Saca la Muerte de Tu Vida é o mais novo álbum do músico gaúcho, mas talvez o primeiro em que conseguimos enxergar um trabalho completo. iAdiós, Esteban! (2012) era o começo da carreira solo do artista, com ótimas músicas compostas durante vários anos reunidas em um disco sem muita cara definida. Nos dois anos seguintes, Esteban começou o processo que acabaria culminando em Saca la Muerte. Primeiro, o EP Smokers In Airplanes (2013), produzido em parceria com Stephen Christian, da banda norte-americana Anberlin. Em seguida, o EP Liquid Love Reality (2014), com o líder da também norte-americana Copeland, Aaron Marshall. Fã assumido das duas bandas, Tavares adquiriu muita bagagem nos dois EPs, em sonoridade e lirismo. Em contraste com esse lado de rock/emo, o músico passou a fazer parte da banda que acompanha o gaúcho Humberto Gessinger nos shows. Do ex-Engenheiros do Hawaii, veio o estilo de escrever sem apostar exatamente em um refrão, mas contando histórias, além de um maior contato com a música gaúcha.
Dessa mistura aparentemente estranha de rock alternativo, emo e música gaúcha, nasceu Saca la Muerte de Tu Vida, um álbum que mistura guitarras, piano, sanfona e violão numa harmonia extremamente sensível e precisa.

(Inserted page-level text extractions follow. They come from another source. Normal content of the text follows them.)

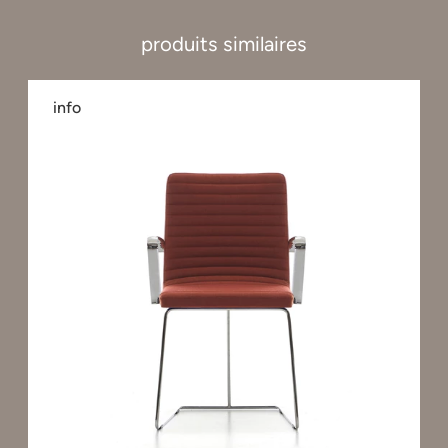
produits similaires
info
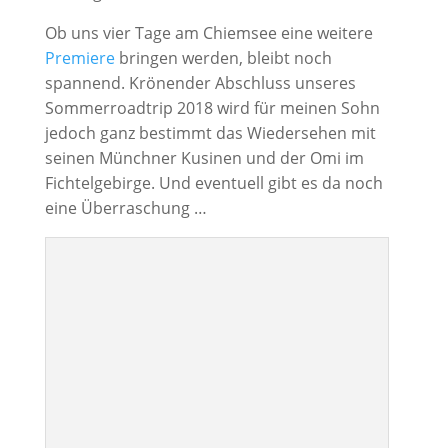
Ob uns vier Tage am Chiemsee eine weitere
Premiere
bringen werden, bleibt noch
spannend. Krönender Abschluss unseres
Sommerroadtrip 2018 wird für meinen Sohn
jedoch ganz bestimmt das Wiedersehen mit
seinen Münchner Kusinen und der Omi im
Fichtelgebirge. Und eventuell gibt es da noch
eine Überraschung …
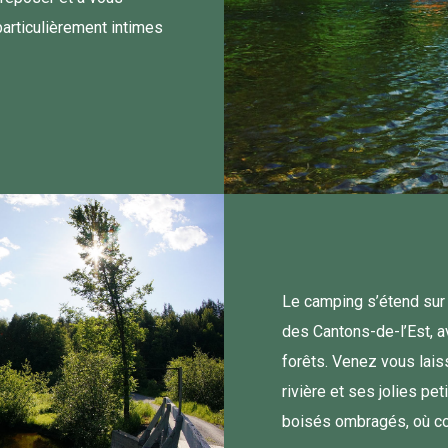
articulièrement intimes
Le camping s’étend sur
des Cantons-de-l’Est, 
forêts. Venez vous laiss
rivière et ses jolies pe
boisés ombragés, où cou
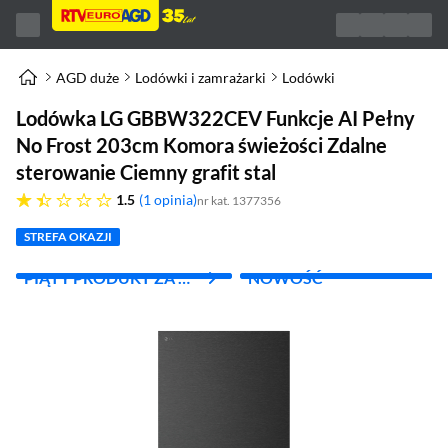
AGD duże
Lodówki i zamrażarki
Lodówki
Lodówka LG GBBW322CEV Funkcje AI Pełny
No Frost 203cm Komora świeżości Zdalne
sterowanie Ciemny grafit stal
1.5 gwiazdek
1.5
1 opinia
nr kat. 1377356
STREFA OKAZJI
PIĄTY PRODUKT ZA 1
NOWOŚĆ
ZŁ!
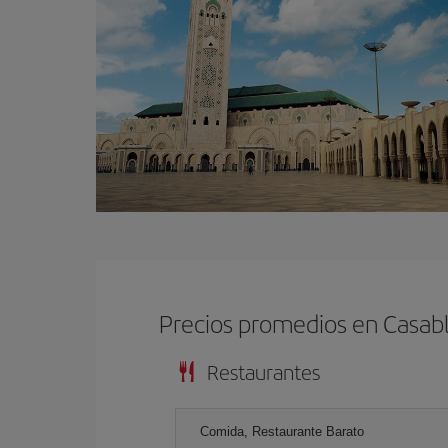
Precios promedios en Casab
Restaurantes
Comida, Restaurante Barato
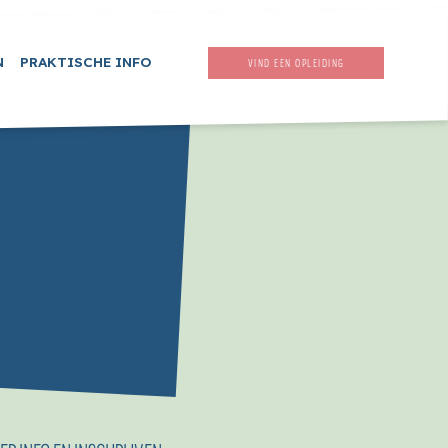
N
PRAKTISCHE INFO
VIND EEN OPLEIDING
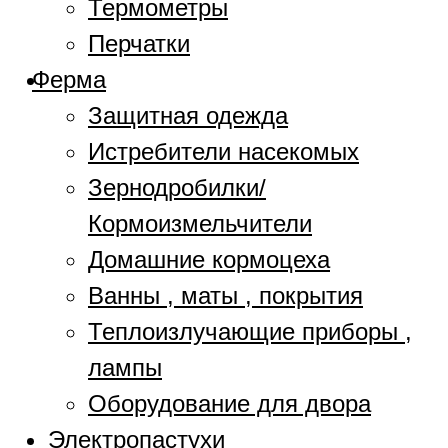
Термометры
Перчатки
Ферма
Защитная одежда
Истребители насекомых
Зернодробилки/
Кормоизмельчители
Домашние кормоцеха
Ванны , маты , покрытия
Теплоизлучающие приборы ,
лампы
Оборудование для двора
Электропастухи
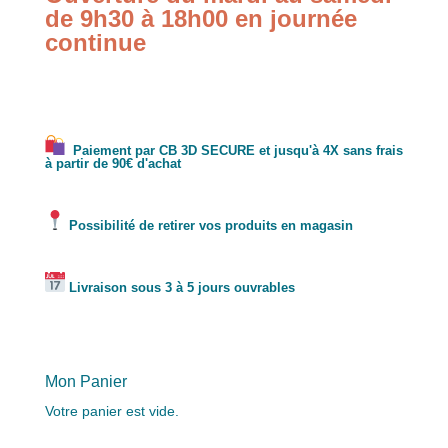
de 9h30 à 18h00 en journée
continue
Paiement par CB 3D SECURE et jusqu'à 4X sans frais
à partir de 90€ d'achat
Possibilité de retirer vos produits en magasin
Livraison sous 3 à 5 jours ouvrables
Mon Panier
Votre panier est vide.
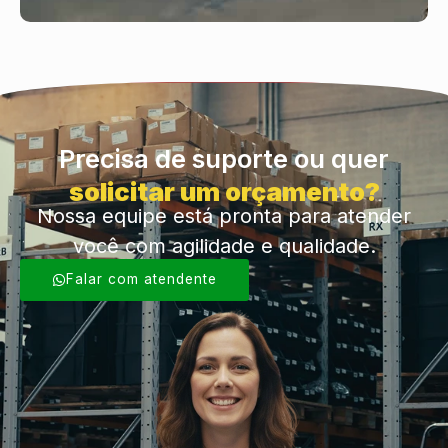
Precisa de suporte ou quer
solicitar um orçamento?
Nossa equipe está pronta para atender
você com agilidade e qualidade.
Falar com atendente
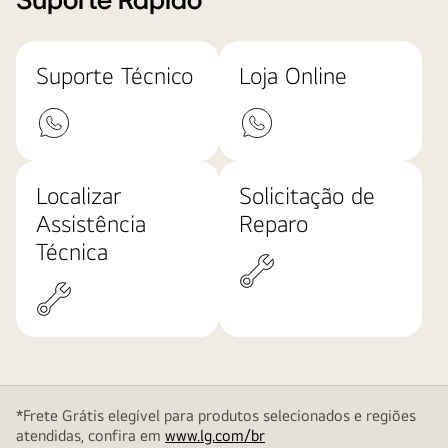
Suporte Rápido
Suporte Técnico
Loja Online
Localizar
Solicitação de
Assistência
Reparo
Técnica
*Frete Grátis elegível para produtos selecionados e regiões
atendidas, confira em
www.lg.com/br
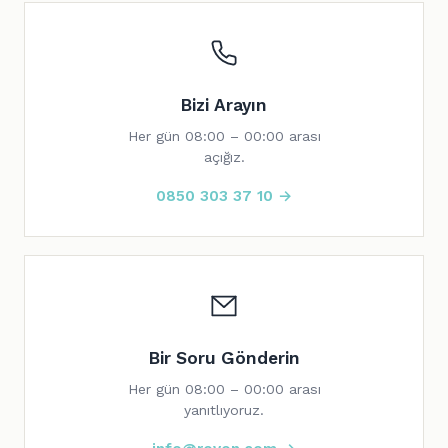
Bizi Arayın
Her gün 08:00 – 00:00 arası
açığız.
0850 303 37 10 →
Bir Soru Gönderin
Her gün 08:00 – 00:00 arası
yanıtlıyoruz.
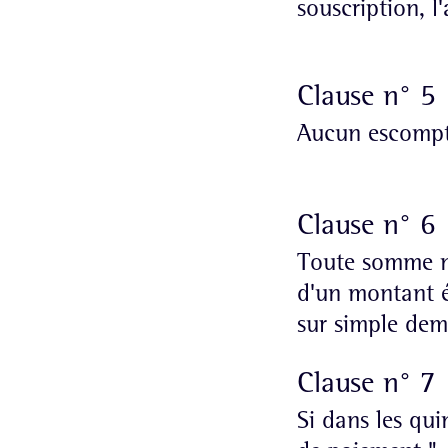
souscription, l
Clause n° 5
Aucun escompte
Clause n° 6
Toute somme no
d'un montant ég
sur simple de
Clause n° 7 
Si dans les qui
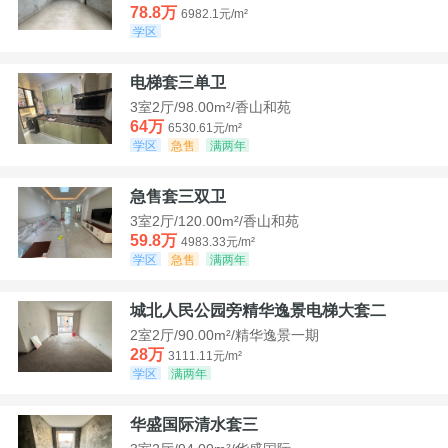
78.8万
6982.1元/m²
学区
电梯套三单卫
3室2厅/98.00m²/香山和苑
64万
6530.61元/m²
学区
急售
满两年
急售套三双卫
3室2厅/120.00m²/香山和苑
59.8万
4983.33元/m²
学区
急售
满两年
城北人民公园旁精华逸景电梯大套二
2室2厅/90.00m²/精华逸景一期
28万
3111.11元/m²
学区
满两年
华盛国际清水套三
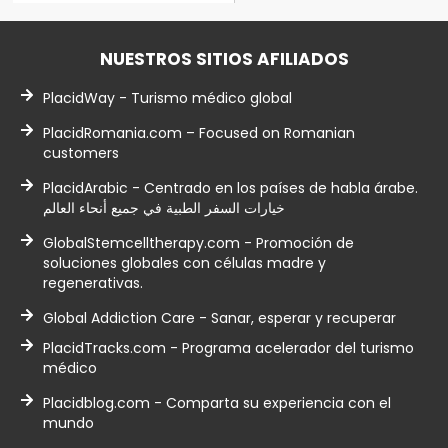
NUESTROS SITIOS AFILIADOS
PlacidWay - Turismo médico global
PlacidRomania.com – Focused on Romanian
customers
PlacidArabic - Centrado en los países de habla árabe.
خيارات السفر الطبية في جميع أنحاء العالم
GlobalStemcelltherapy.com - Promoción de
soluciones globales con células madre y
regenerativas.
Global Addiction Care - Sanar, esperar y recuperar
PlacidTracks.com - Programa acelerador del turismo
médico
Placidblog.com - Comparta su experiencia con el
mundo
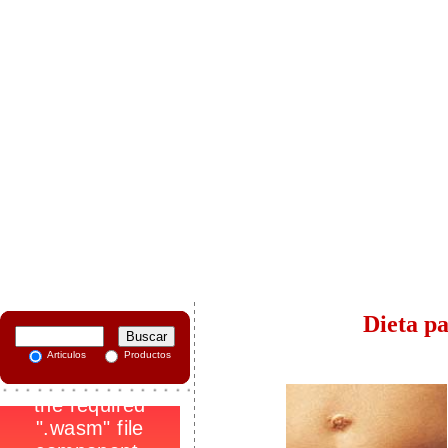
-
Dieta pa
Articulos
Productos
.
1
_
-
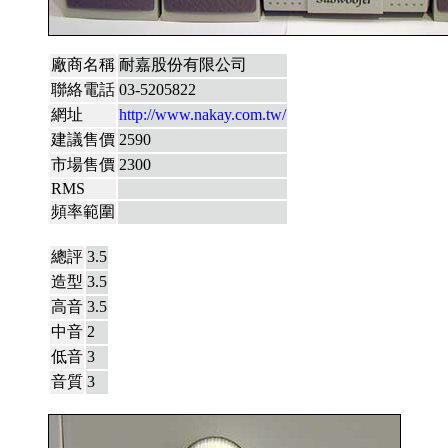
廠商名稱
耐嘉股份有限公司
聯絡電話
03-5205822
網址
http://www.nakay.com.tw/
建議售價
2590
市場售價
2300
RMS
頻率範圍
總評
3.5
造型
3.5
高音
3.5
中音
2
低音
3
音質
3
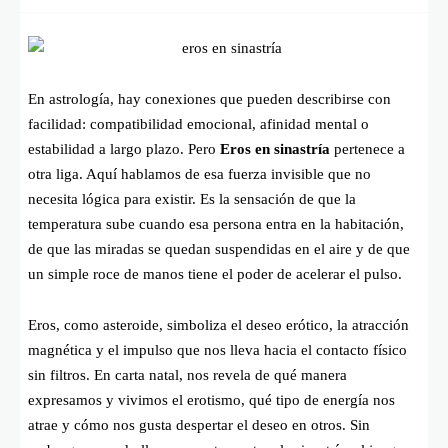
En astrología, hay conexiones que pueden describirse con
facilidad: compatibilidad emocional, afinidad mental o
estabilidad a largo plazo. Pero
Eros en sinastría
pertenece a
otra liga. Aquí hablamos de esa fuerza invisible que no
necesita lógica para existir. Es la sensación de que la
temperatura sube cuando esa persona entra en la habitación,
de que las miradas se quedan suspendidas en el aire y de que
un simple roce de manos tiene el poder de acelerar el pulso.
Eros, como asteroide, simboliza el deseo erótico, la atracción
magnética y el impulso que nos lleva hacia el contacto físico
sin filtros. En carta natal, nos revela de qué manera
expresamos y vivimos el erotismo, qué tipo de energía nos
atrae y cómo nos gusta despertar el deseo en otros. Sin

É um disco que faz sentido e traz o toque pessoal de Tavares em cima das claríssimas referências dos artistas com quem ele trabalhou. “Janeiro” abre o álbum com perfeição, começando com a voz acompanhada do piano e crescendo em uma canção cheia de camadas que lembra especialmente o lado do Anberlin na criação musical do Esteban – mas um Anberlin que troca a urgência pela classe de violinos e a beleza da sanfona. Na terceira faixa, “Chacarera da Saudade”, vem outro tom presente no disco: o tango. “Dançamos tango em pleno carnaval”, canta. O som argentino aparece em outras canções, completando essa nada simples construção musical.
“Dessa mistura aparentemente estranha de rock alternativo, emo e música gaúcha, nasceu Saca la Muerte de Tu Vida, um álbum que mistura guitarras, piano, sanfona e violão numa harmonia extremamente sensível e precisa.”
O álbum segue uma linha consciente durante quase toda a sua extensão. “Me Sinto Humano” é provavelmente o ponto mais fraco, mas a faixa se perde no meio de outras grandes canções como “Martes” – cantada em espanhol – e “Maria”. O poderoso instrumental quase orquestrado transforma as letras já emocionantes de Tavares em peças grandiosas. É um ótimo disco com a capacidade de agradar muito os fãs do trabalho do artista e também conquistar novos ouvintes, inclusive os que nutrem certo preconceito pelo passado. Para Esteban, Saca la Muerte pode representar um efetivo começo da carreira solo, reconhecido pelo trabalho atual – que é muito bem feito.